Top of Passage for review

Lt Col Nazmul Huda Khan:
Global deaths from the Covid-19 virus amount to approximately five and half million. The surge in the Omicron variant suggests that the pandemic may be more prolonged necessitating booster doses and strict compliance with public-health measures. World is approaching the third year of the globe’s collective experience with the SARS-CoV-2 virus and the Covid-19 pandemic it has triggered. At this point, the scorching queries amongst the habitants of this planet are: When and how will this pandemic end?
There may have been a lot of guesses and suppositions or dilemmas regarding the time frame of end of the existing pandemic those probably sound dismal, but don’t despair. The truth of the matter is that pandemics always end. The viruses that caused pandemics underwent a transition. Our immune systems learned enough about them to fend off the deadliest manifestations of infection, at least most of the time. Humans and viruses have reached an immunological detente. Instead of causing tsunamis of devastating illness, over time the viruses came to trigger small surges of milder illness. That’s a phenomenon by which a pathogen stops spreading because so many people are protected against it, because they’ve already been infected or vaccinated.
The coronavirus continues to rip much of the world through developing new mutations and variants that making vaccines less effective. Almost thirty crore of the global population have been infected so far and many poor countries aren’t expected to have widespread access to vaccines until 2023. In this context, epidemiologists say, it is hard to predict how long immunity from prior infections and vaccinations will last. In a survey by the magazine Nature, nearly 90 percent of immunologists, infectious-disease researchers and virologists believe that the disease will become endemic and circulate in pockets of the global population for the foreseeable future.
There are growing evidences that vaccines are effective. The vaccine rollout is also improving in most of the countries. Moreover, vaccine trials on children aged 12 and up are well underway; new trials on babies and children of six months and older raise the possibility of pediatric vaccination which would add to the population that could potentially contribute to herd immunity. A new wave of Covid-19 therapeutics suggests that they have the potential to materially reduce hospitalizations and accelerating a transition toward normalcy. But it is a matter of concern that new infectious variants of concern like Omicron, Delmicronetc may drive a new wave of cases in the coming months.

Bottom of Passage for review
Top of Given information

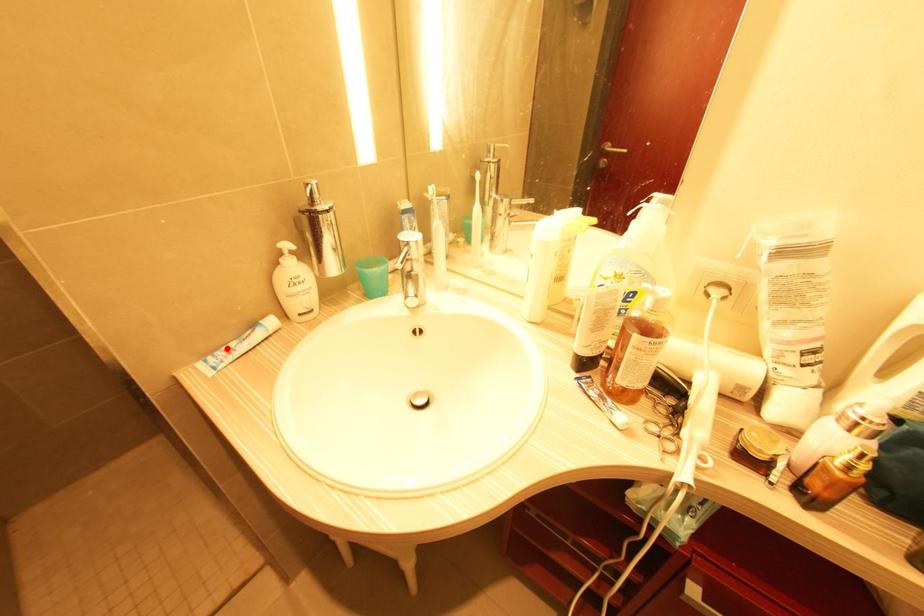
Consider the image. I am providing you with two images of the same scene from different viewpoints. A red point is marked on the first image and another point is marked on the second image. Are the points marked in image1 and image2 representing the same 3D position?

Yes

Bottom of Given information

■ Try it: Please carry on the article above about when and how the Covid-19 pandemic will end, picking up right after its final sentence about new variants driving a new wave of cases.

■ Written reply:
Few factors may also cause delay toward normalcy and increase additional risk in herd immunity. Among those- first, vaccine adoption may prove lower than expected. Second, herd immunity relies on the efficacy of vaccines at reducing transmission. Third, the duration of vaccine-mediated immunity may prove shorter than anticipated. Fourth, supply-chain disruptions and delays. Fifth and most concerning are the variants those reduce the efficacy of vaccines or the benefits of natural immunity may spread widely.
It is obvious that, continued improvement of public-health interventions those don’t significantly limit economic and social activities; compliance with public-health measures; accurate, widely available, rapid testing that effectively enables specific activities and continued advancements in therapeutics and clinical management of Covid-19, leading to lower infection-fatality ratios will also contribute to the transition to a form of normalcy – the more of these that are achieved, the faster the milestone is likely to be reached.
Considering all such compounding factors researchers and scientists are predicting that the Covid-19 will come to an end, may not in the state of elimination or eradication. The end might look like that some nations may possess nationwide herd immunity. This scenario is most likely in smaller countries where immunity to Covid-19 can become uniformly high. Some regions, states, or cities may obtain regional herd immunity where people are well protected. A population or region may achieve herd immunity for some period, but if new variants are introduced, against which prior immunity is less effective, a new wave of cases may be launched. Some countries or region may fail to achieve herd immunity, likely in places where vaccine access is limited, where few people choose to be vaccinated, if the duration of immunity is short, or variants that reduce vaccine efficacy are common and widespread.
The UN health agency chief recently expressed optimism during a press briefing on 29 December 2021 Wednesday that, 2022 maybe the year the world ends the acute stage of the Covid-19 pandemic.? He was highly concerned that the more transmissible Omicron, circulating at the same time as Delta is leading to a tsunami of cases. The Director General of WHO Mr Tedroshas asked for equity and solidarity for supply of health tools, including masks, therapeutics, diagnostics and vaccines to all countries yet needed to create the ideal conditions for the emergence of new variants.
It is obvious that a premature planning to return to pre-pandemic life may risk more cases and more deaths. The new variants are much more transmissible than all previous variants are already spreading around the globe. Pursuant to experts and researchers and world leading health agencies, the third wave of Covid-19 can be more deadly if we prematurely relax our protections.
(Lt Col Nazmul Huda Khan, MBBS, MPH, MPhil, Assistant Director, Kurmitola General Hospital. [email protected])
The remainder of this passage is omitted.